The second limb identifies that a minister is responsible for the actions within their
department. It can be argued that this convention exists to retain anonymity of civil
servants which prevent them from being interrogated by the Parliament. It also
allows them to conduct the powers of the executive while preserving their anonymity
role as government ministers.

It can be submitted that the convention of individual responsibility exists as a crucial


role to the constitution in that it holds ministers accountable to Parliament for their
own actions or the actions of their department. The first limb proves that it is
essential in order to maintain the moral and ethical values of the constitution and to
ensure that their actions comply with the law. Furthermore, the second limb retains
that it is crucial for civil servants to be able to carry out their role effectively and
anonymously through the accountability of the government minister.

Should the convention be codified


In argument against codifying the convention, it can be argued that changing
conventions into legal rules would undoubtedly restrict the constitution’s ability to
respond to the ever changing political environment and the attitude of the public.
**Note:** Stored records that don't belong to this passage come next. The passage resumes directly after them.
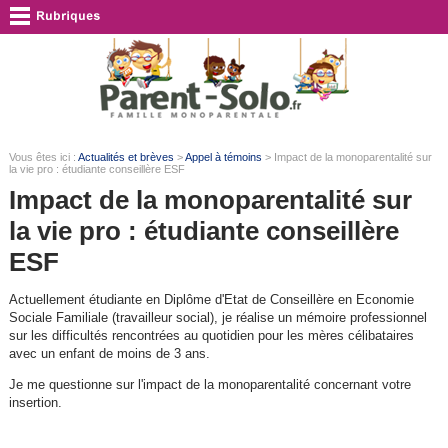
Vous êtes ici :
Actualités et brèves
>
Appel à témoins
> Impact de la monoparentalité sur
la vie pro : étudiante conseillère ESF
Impact de la monoparentalité sur
la vie pro : étudiante conseillère
ESF
Actuellement étudiante en Diplôme d'Etat de Conseillère en Economie
Sociale Familiale (travailleur social), je réalise un mémoire professionnel
sur les difficultés rencontrées au quotidien pour les mères célibataires
avec un enfant de moins de 3 ans.
Je me questionne sur l'impact de la monoparentalité concernant votre
insertion.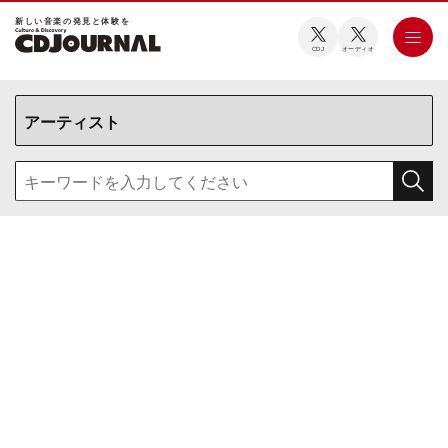
新しい⾳楽の発⾒と体験を
CDJ
オーディオ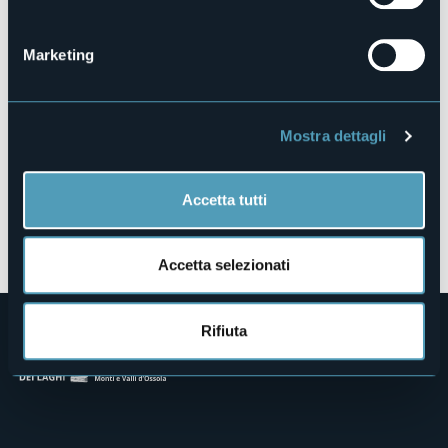
Via Nazionale, 90 - Spasolo
28824 - Oggebbio (VB)
Marketing
Mostra dettagli
Accetta tutti
Apri mappa
Accetta selezionati
Rifiuta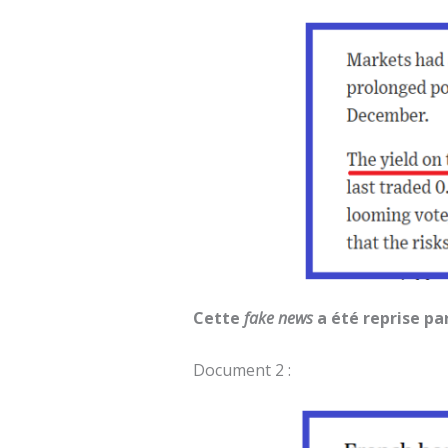
Cette
fake news
a été reprise par
Document 2 :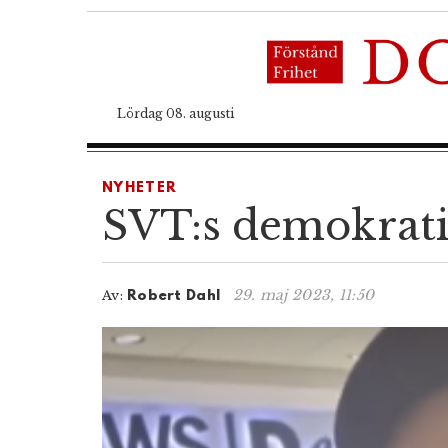
Lördag 08. augusti
NYHETER
SVT:s demokrati
29. maj 2023, 11:50
Av:
Robert Dahl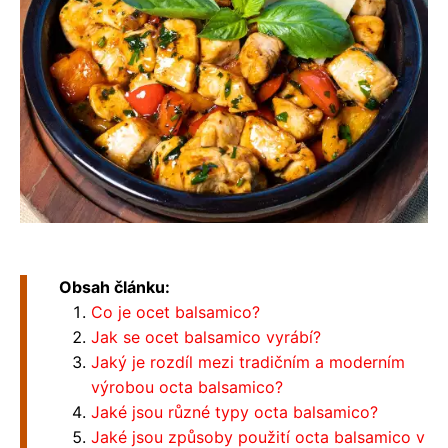
Obsah článku:
Co je ocet balsamico?
Jak se ocet balsamico vyrábí?
Jaký je rozdíl mezi tradičním a moderním
výrobou octa balsamico?
Jaké jsou různé typy octa balsamico?
Jaké jsou způsoby použití octa balsamico v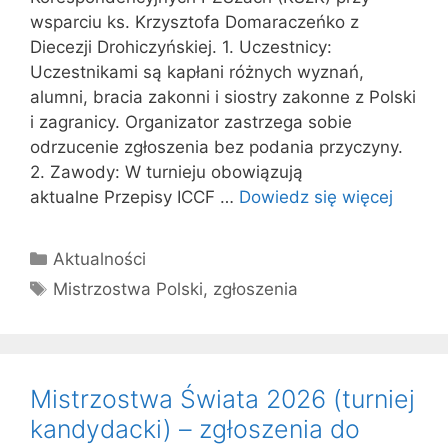
wsparciu ks. Krzysztofa Domaraczeńko z
Diecezji Drohiczyńskiej. 1. Uczestnicy:
Uczestnikami są kapłani różnych wyznań,
alumni, bracia zakonni i siostry zakonne z Polski
i zagranicy. Organizator zastrzega sobie
odrzucenie zgłoszenia bez podania przyczyny.
2. Zawody: W turnieju obowiązują
aktualne Przepisy ICCF …
Dowiedz się więcej
Kategorie
Aktualności
Tagi
Mistrzostwa Polski
,
zgłoszenia
Mistrzostwa Świata 2026 (turniej
kandydacki) – zgłoszenia do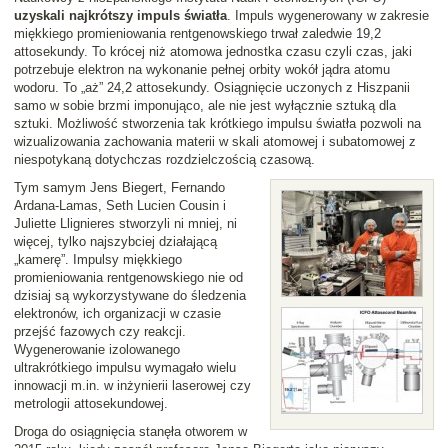
uzyskali najkrótszy impuls światła
. Impuls wygenerowany w zakresie
miękkiego promieniowania rentgenowskiego trwał zaledwie 19,2
attosekundy. To krócej niż atomowa jednostka czasu czyli czas, jaki
potrzebuje elektron na wykonanie pełnej orbity wokół jądra atomu
wodoru. To „aż” 24,2 attosekundy. Osiągnięcie uczonych z Hiszpanii
samo w sobie brzmi imponująco, ale nie jest wyłącznie sztuką dla
sztuki. Możliwość stworzenia tak krótkiego impulsu światła pozwoli na
wizualizowania zachowania materii w skali atomowej i subatomowej z
niespotykaną dotychczas rozdzielczością czasową.
Tym samym Jens Biegert, Fernando
Ardana-Lamas, Seth Lucien Cousin i
Juliette Llignieres stworzyli ni mniej, ni
więcej, tylko najszybciej działającą
„kamerę”. Impulsy miękkiego
promieniowania rentgenowskiego nie od
dzisiaj są wykorzystywane do śledzenia
elektronów, ich organizacji w czasie
przejść fazowych czy reakcji.
Wygenerowanie izolowanego
ultrakrótkiego impulsu wymagało wielu
innowacji m.in. w inżynierii laserowej czy
metrologii attosekundowej.
Droga do osiągnięcia stanęła otworem w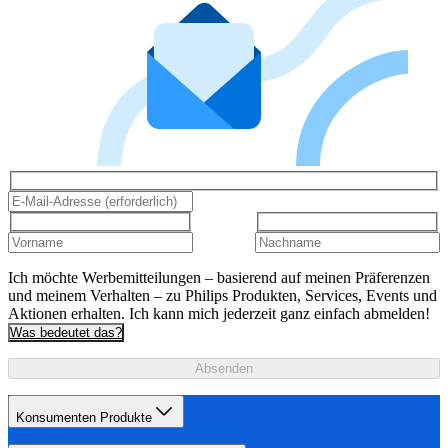
Ich möchte Werbemitteilungen – basierend auf meinen Präferenzen
und meinem Verhalten – zu Philips Produkten, Services, Events und
Aktionen erhalten. Ich kann mich jederzeit ganz einfach abmelden!
Was bedeutet das?
Absenden
Konsumenten Produkte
A
few examples of codified conventions include that of the Fixed Term Parliament Act
2011 which is set to be repealed by the government as of December 2020 due to the
reasoning that it ‘stifled democracy’, and the Ministerial Code which upholds the
standards of which ministers must comply with. Moreover, codifying this would
essentially result in an outdated convention, which would inevitably lead to legislative
intervention in order to deal with the outdated nature. Thus, codifying the convention
would certainly see a decrease in the commonly flexible nature of conventions.

Further, the result of codifying any convection would be that any uncertainty as to the
components of the ‘law’ would thus be considered as legal matters rather than
political (Alex Caroll). Consequently, this would result in the interference of the
judiciary into a ‘political controversy’, which Alex Caroll identifies as being one that is
in contradiction to the British constitutional tradition.
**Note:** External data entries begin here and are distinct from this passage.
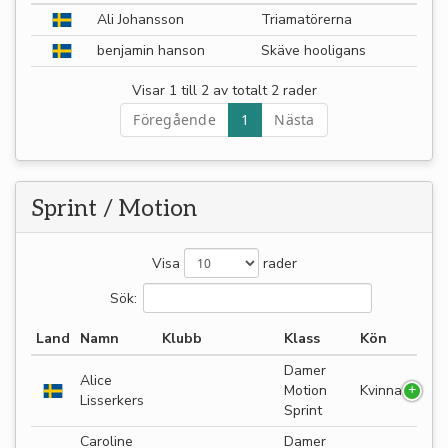
Ali Johansson
Triamatörerna
benjamin hanson
Skäve hooligans
Visar 1 till 2 av totalt 2 rader
Föregående
1
Nästa
Sprint / Motion
Visa
rader
Sök:
Land
Namn
Klubb
Klass
Kön
Damer
Alice
Motion
Kvinna
Lisserkers
Sprint
Caroline
Damer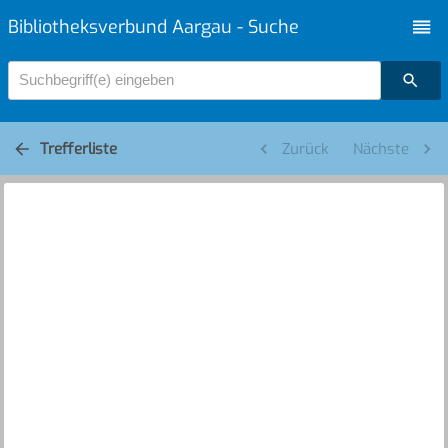
Bibliotheksverbund Aargau - Suche
Suchbegriff(e) eingeben
Trefferliste
Zurück
Nächste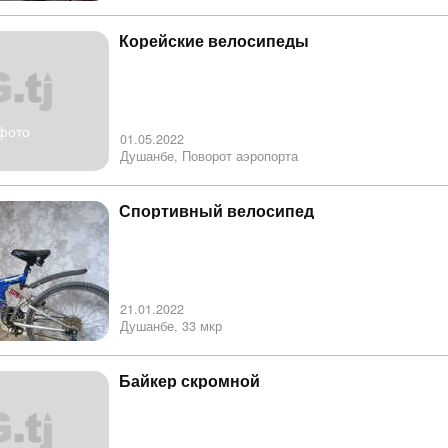
Корейские велосипеды
фото
01.05.2022
Душанбе, Поворот аэропорта
Спортивный велосипед
21.01.2022
Душанбе, 33 мкр
Байкер скромной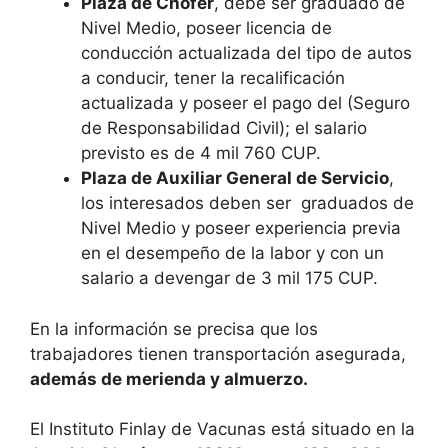
Plaza de Chofer
, debe ser graduado de
Nivel Medio, poseer licencia de
conducción actualizada del tipo de autos
a conducir, tener la recalificación
actualizada y poseer el pago del (Seguro
de Responsabilidad Civil); el salario
previsto es de 4 mil 760 CUP.
Plaza de Auxiliar General de Servicio
,
los interesados deben ser graduados de
Nivel Medio y poseer experiencia previa
en el desempeño de la labor y con un
salario a devengar de 3 mil 175 CUP.
En la información se precisa que los
trabajadores tienen transportación asegurada,
además de merienda y almuerzo.
El Instituto Finlay de Vacunas está situado en la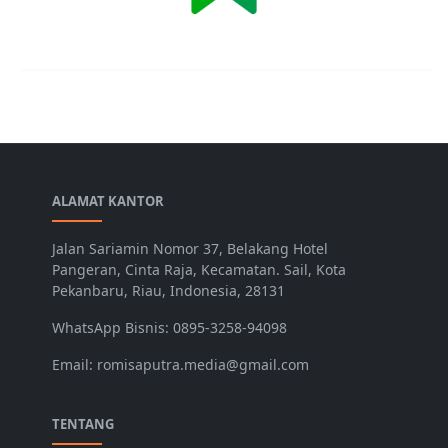
ALAMAT KANTOR
Jalan Sariamin Nomor 37, Belakang Hotel
Pangeran, Cinta Raja, Kecamatan. Sail, Kota
Pekanbaru, Riau, Indonesia, 28131
WhatsApp Bisnis: 0895-3258-94098
Email: romisaputra.media@gmail.com
TENTANG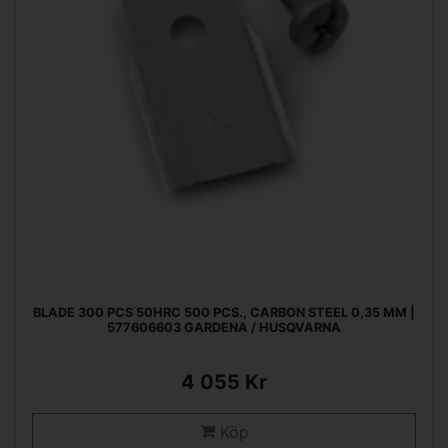
BLADE 300 PCS 50HRC 500 PCS., CARBON STEEL 0,35 MM |
577606603 GARDENA / HUSQVARNA
4 055 Kr
Köp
However, codifying the ministerial responsibility convention would no doubt give rise
to legal certainty. A key issue with conventions is that the courts in the United
Kingdom only interpret law and do not enforce conventions, since, as Dicey put
forth, conventions are not necessarily ‘laws’. Thus, in circumstances which involve
constitutional conventions, the judiciary is unable to interfere and is only able to
utilize its power when the executive has breached the current existing laws. Hence,
attempting to enforce a convention in the courts would thus be rendered as
unjustifiable due to the reasoning that the judiciary is limited in the powers they
possess. It is for this reason that codifying the ministerial responsibility convention
would undoubtedly see an increase in allowing for a more effective ministerial
responsibility and accountability.

All aspects considered, the ministerial responsibility convention is one of particular


importance to the nature of the constitution as it allows for a stable, united, and
reliable government while also preserving the moral and ethical values of the
constitution. However, it can be asserted that while codifying this specific convention
has its advantages and disadvantages, transforming this into a legal rule would
inhibit the flexible nature associated with conventions while also resulting in judicial
interference. Arguably, while legal certainty may arise out of codifying the
convention, it will undoubtedly be at the price of ‘flexibility and political relevance’
which are the most valuable feathers of the constitution.